Pentakis Dodecahedron Dome Trusses

A dodecahedron dome (technically a Pentakis Dodecahedron - https://en.wikipedia.org/wiki/Pentakis_dodecahedron) is a wonderful, strong, lightweight, resilient, minimal structure. The trusses and connectors I designed here are used to build a small-scale model of the skeleton of a dome design I intend to build full-scale some day.

This could be compared to a “2v geodesic” dome, but based on the dodecahedron as the base polyhedron rather than the icosahedron.

There are two truss variants; an “A” truss (short) and a “B” truss (long). The “A” trusses are asymmetrical, with a 5-way connection at one end, and a 6-way connection at the other. The “B” trusses are longer and are symmetrical, with a 6-way connection at both ends. Both trusses have a 5-dot or 6-dot mark at each end to clearly distinguish how they need to connect to adjoining trusses. Each 5-way connection uses two 5-holed “Disc5” connectors, and each 6-way connection uses 2 6-holed “Disc6” connectors.

Parts:

To build the model as pictured (3 ground-level openings), you'll need:

• 30 x “A”-trusses
• 21 x “B”-trusses
• 12 x “Disc5” connectors
• 32 x “Disc6” connectors
• 102 x M3x18mm hex socket bolts

To have only one opening (i.e to fill in two of the openings), add an additional:

• 8 x “A”-trusses
• 4 x “Disc5” connectors
• 18 x M3x18mm hex socket bolts

As assembled and pictured (printed in PLA), this structure easily withstands over 100 kg applied on top (and would probably take a lot more, though I haven't tested it to destruction) demonstrating the immense strength of the the dome shape.

Printing:

The trusses, to obtain the best strength, need to be printed on their side. However, with the minimal bed contact and steep slopes at the ends, this makes them very prone to warping and detaching from the bed during print. So a reasonably wide brim (3-5mm, outside) is pretty much mandatory, but the post-processing effort is worth it. A deburring tool makes quick work of that, and since it'll take a while to print all of the parts, it's only a few at a time to do.

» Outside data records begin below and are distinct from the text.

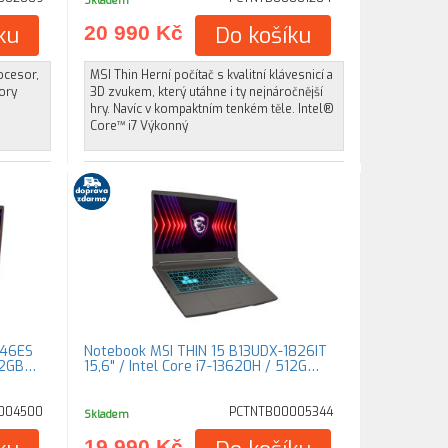
Skladem
ku
20 990 Kč
Do košíku
ocesor,
MSI Thin Herní počítač s kvalitní klávesnicí a
tory
3D zvukem, který utáhne i ty nejnáročnější
hry. Navíc v kompaktním tenkém těle. Intel®
Core™ i7 Výkonný
446ES
Notebook MSI THIN 15 B13UDX-1826IT
512GB…
15,6" / Intel Core i7-13620H / 512G…
004500
PCTNTB00005344
Skladem
19 990 Kč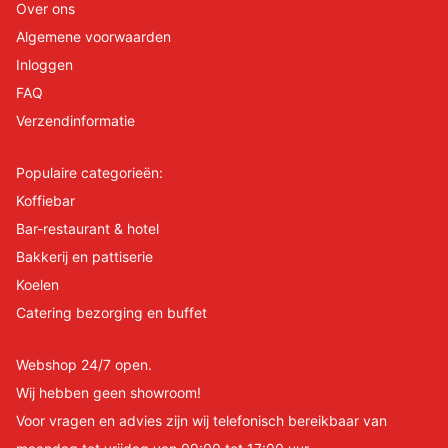
Over ons
Algemene voorwaarden
Inloggen
FAQ
Verzendinformatie
Populaire categorieën:
Koffiebar
Bar-restaurant & hotel
Bakkerij en pattiserie
Koelen
Catering bezorging en buffet
Webshop 24/7 open.
Wij hebben geen showroom!
Voor vragen en advies zijn wij telefonisch bereikbaar van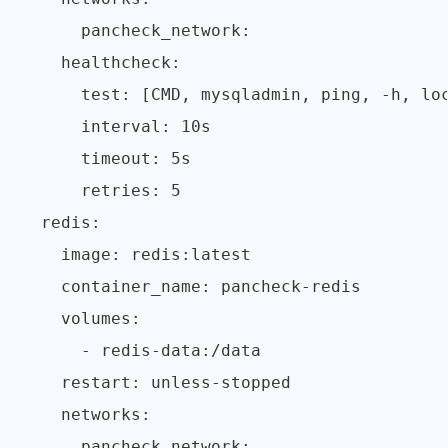
      pancheck_network:

    healthcheck:

      test: [CMD, mysqladmin, ping, -h, loc
      interval: 10s

      timeout: 5s

      retries: 5

  redis:

    image: redis:latest

    container_name: pancheck-redis

    volumes:

      - redis-data:/data

    restart: unless-stopped

    networks:

      pancheck_network:
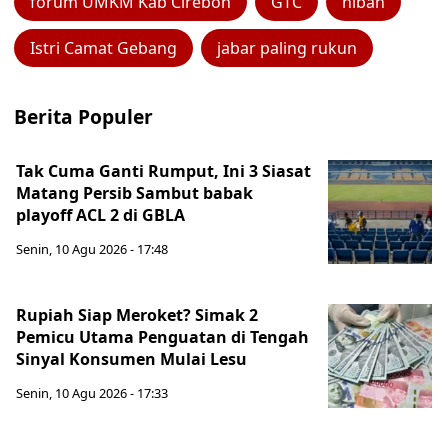
forum UMKM Kab Cirebon
GTC
hibah
Istri Camat Gebang
jabar paling rukun
Berita Populer
Tak Cuma Ganti Rumput, Ini 3 Siasat
Matang Persib Sambut babak
playoff ACL 2 di GBLA
Senin, 10 Agu 2026 - 17:48
Rupiah Siap Meroket? Simak 2
Pemicu Utama Penguatan di Tengah
Sinyal Konsumen Mulai Lesu
Senin, 10 Agu 2026 - 17:33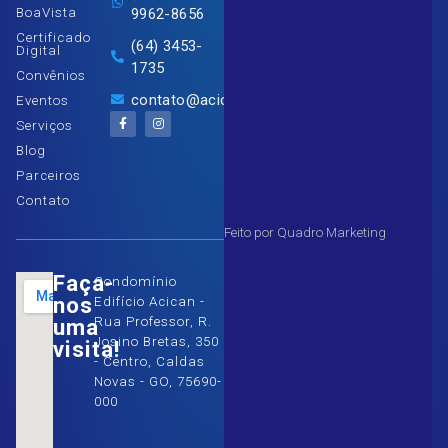
BoaVista
9962-8656
Certificado
(64) 3453-
Digital
1735
Convênios
contato@acican.com.br
Eventos
Serviços
Blog
Parceiros
Contato
Feito por Quadro Marketing
Faça-
Condomínio
nos
Edifício Acican -
uma
Rua Professor, R.
Josino Bretas, 350
visita!
- Centro, Caldas
Novas - GO, 75690-
000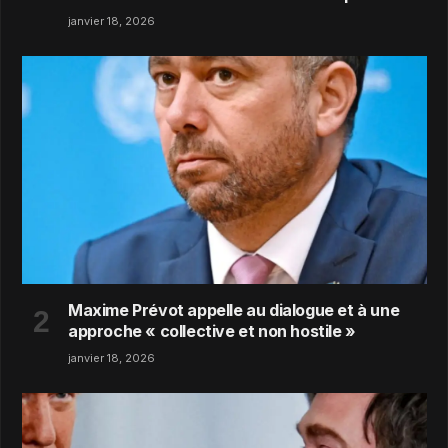
janvier 18, 2026
Maxime Prévot appelle au dialogue et à une
approche « collective et non hostile »
janvier 18, 2026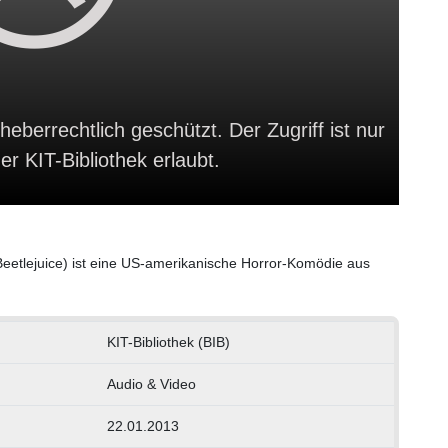
heberrechtlich geschützt. Der Zugriff ist nur
r KIT-Bibliothek erlaubt.
st Beetlejuice) ist eine US-amerikanische Horror-Komödie aus
KIT-Bibliothek (BIB)
Audio & Video
22.01.2013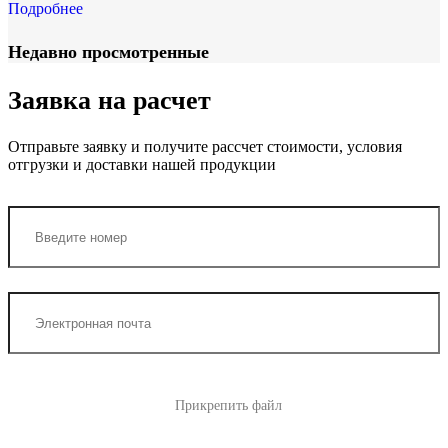
Подробнее
Недавно просмотренные
Заявка на расчет
Отправьте заявку и получите рассчет стоимости, условия
отгрузки и доставки нашей продукции
Прикрепить файл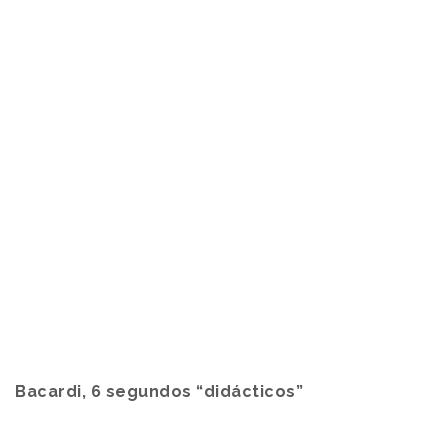
Bacardi, 6 segundos “didácticos”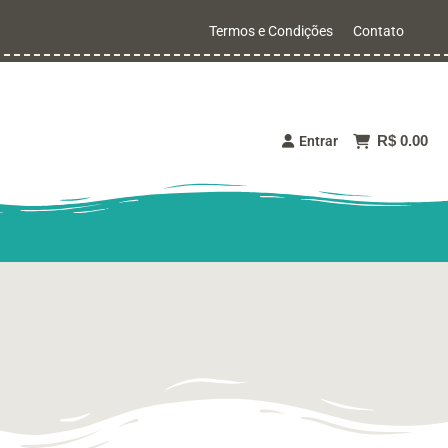
Termos e Condições
Contato
R$ 0.00
Entrar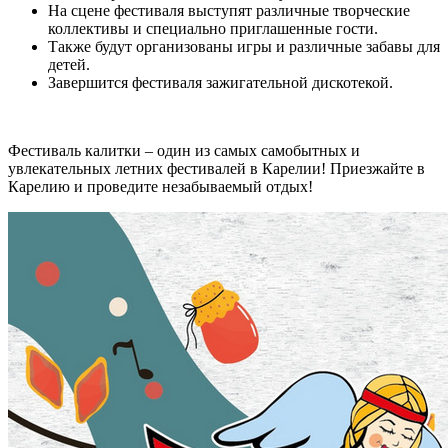
На сцене фестиваля выступят различные творческие
коллективы и специально приглашенные гости.
Также будут организованы игры и различные забавы для
детей.
Завершится фестиваля зажигательной дискотекой.
Фестиваль калитки – один из самых самобытных и
увлекательных летних фестивалей в Карелии! Приезжайте в
Карелию и проведите незабываемый отдых!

The connector discs don't need any special handling, just print them with enough top and bottom layers so they come out solid for best strength. They're quick and easy to print, and a great candidate for ‘sequential’ batch printing.

Assembly instructions:

• Insert a 5-holed Disc5 connector in each of the slots on the 5-dot end of an “A” truss, lining up the holes so that an M3 bolt will secure the discs in place.
• Attach the 5-dot end of four more “A” trusses to the same connector disc, forming a pentagon's internal ribs.
• Attach two Disc6 connectors to each of the 6-dot ends of each “A” truss.
• Attach 5 “B” trusses around the perimeter to enclose the pentagon.
• Repeat these steps 5 more times, connecting each new pentagon to the preceding structure. Of course the adjoining “B” trusses between neighbouring pentagons don't need to be repeated.

Future upgrades:

One issue I have with this design is that a single truss cannot be removed from the structure without disassembling a large area. I have a v2 design that resolves this limitation while being a bit more elegant (and can use shorter M3 bolts), but makes a weaker connection at the vertices, so I'm going to re-think that one a bit before releasing it. I'm also working on a revision that would drastically reduce the number of fasteners required (to one per vertex). Stay tuned.